Rare fire tornado spotted in California

A funnel is formed in smoke from the Loyalton Fire, in Lassen County, California, on August 15, 2020. Photo by Reuters

California, United States — A rare fire tornado has been spotted near a blaze in California.

The rare and fiery tornado was spotted near a fire in California. The CNN meteorologist Haley Brink said that the National Weather Service Office has issued a tornado warning for a pyrocumulonimbus cloud that formed by the Loyalton Fire. The NWSO says that it is “capable of producing a fire-induced tornado and outflow winds in excess of 60 mph.”

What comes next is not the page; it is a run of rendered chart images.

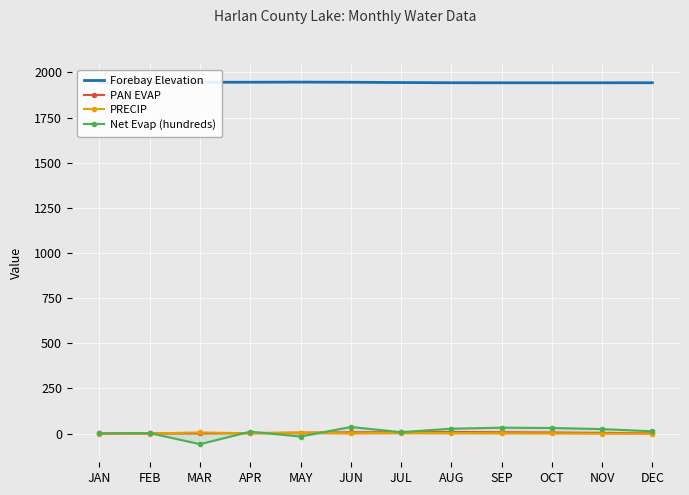

Is it true that Net Evap (hundreds) equals -58.5 at MAR?

True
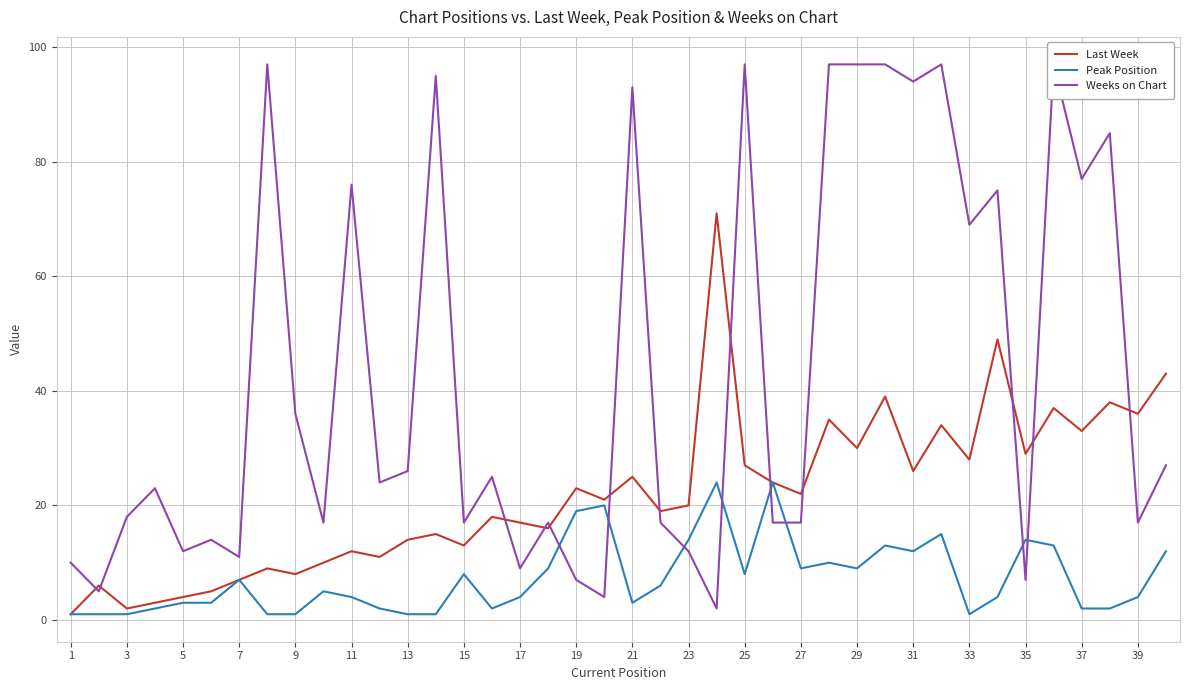

The Last Week series shows 13 at 15. True or false?

True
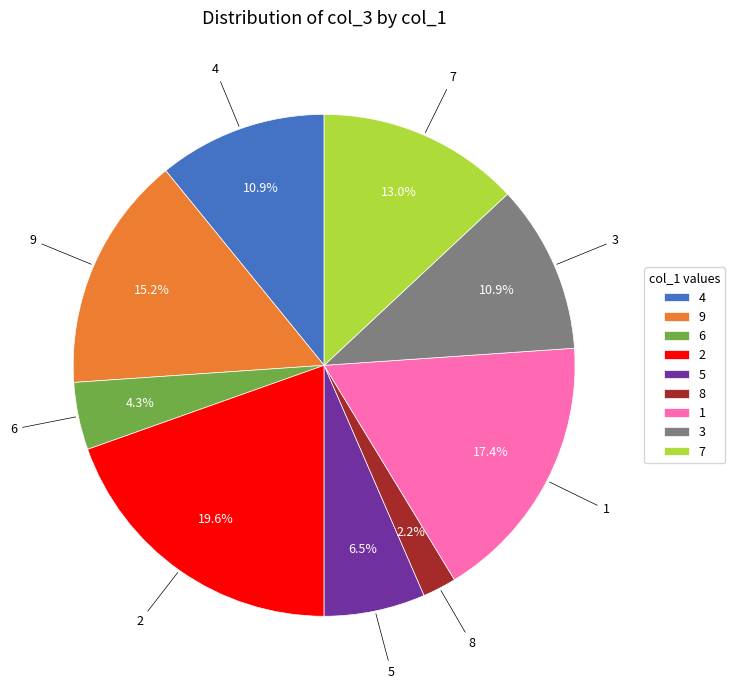

What is the ratio of the value at 4 to the value at 2?

0.6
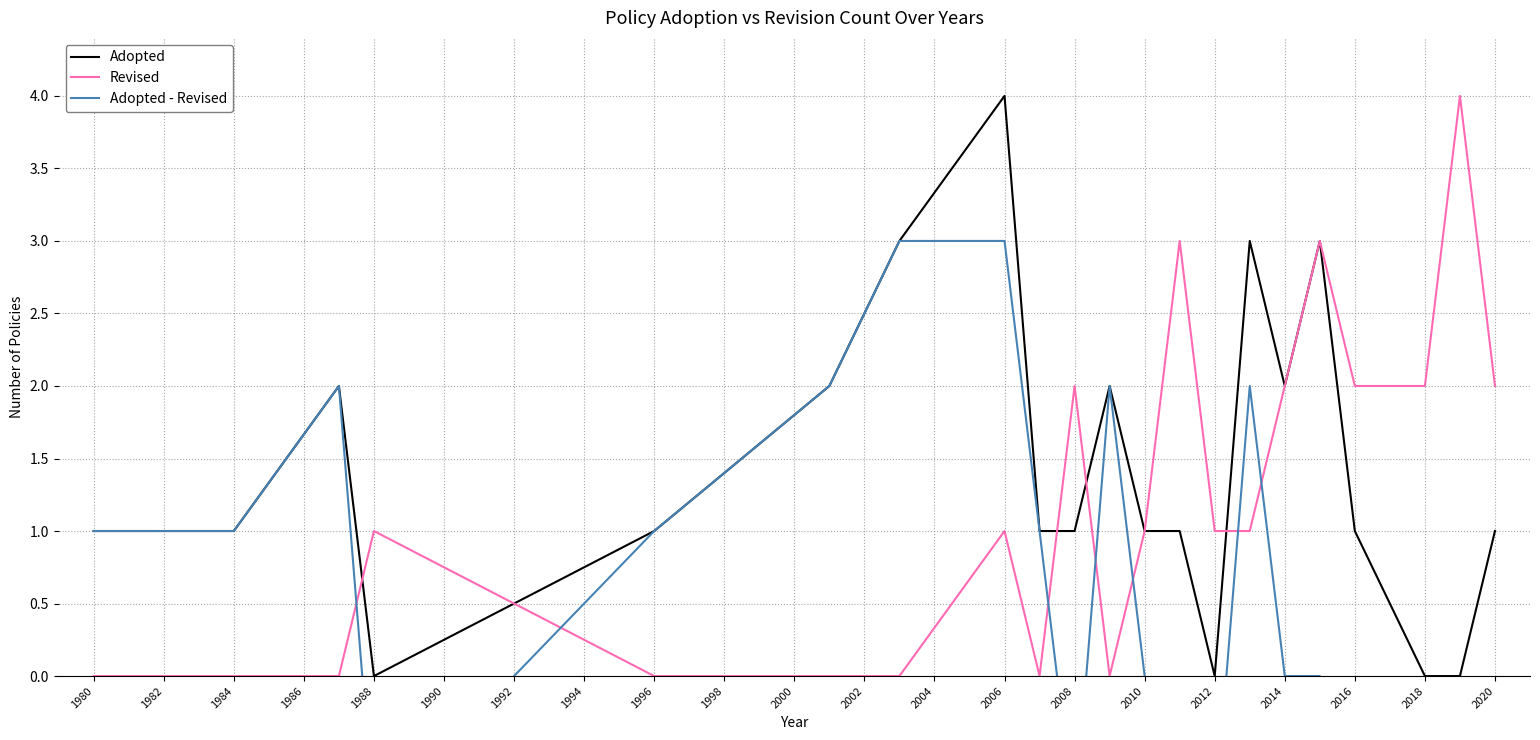

How many intersections are there between Revised and Adopted - Revised?

7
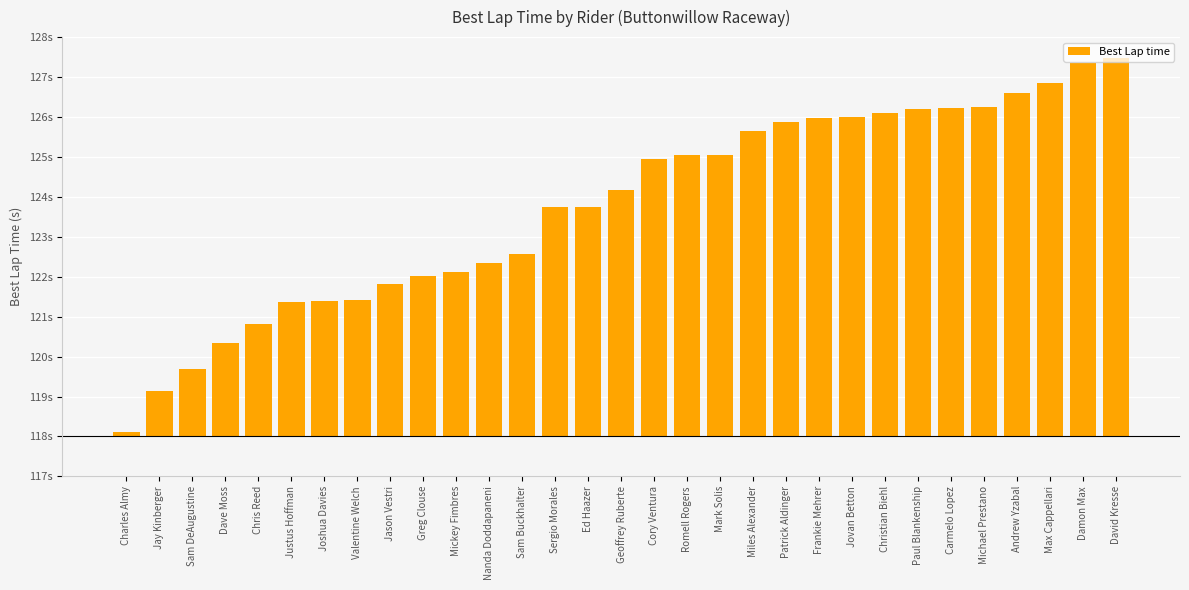

Does the chart contain any negative values?

No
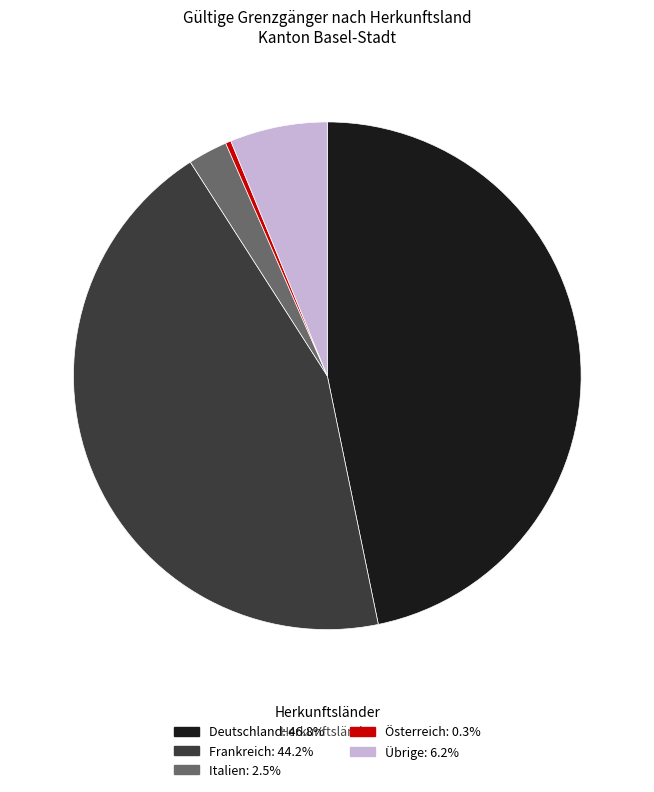

Combined, do Deutschland and Italien account for over 50%?

No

A pyrocumulonimbus cloud is formed typically from a fire or volcano due to the intense rising heat. Fire tornadoes are created when the rising heat from a fire pulls in smoke, fire and dirt, creating a rotation vortex above the blaze, Brink said.

While fire tornadoes can be massive and deadly, a fire in 2018 claimed the lives of a firefighter and bulldozer driver battling the Carr Fire. When the damage on that Firenado was surveyed by the National Weather Service, it showed that it was equivalent to an EF-3 tornado with winds in excess of 143 mph.

The Californian Officials along with the officials in Oregon and Colorado are battling a series of wildfires that is known to have torched more than 100,000 acres. It is expected to get much worse with the intense heat descending on most of the parts of United States.

The Loyalton Fire has burned 20,000 acres and was 5% contained by early Sunday. It’s burning east of the town of Loyalton.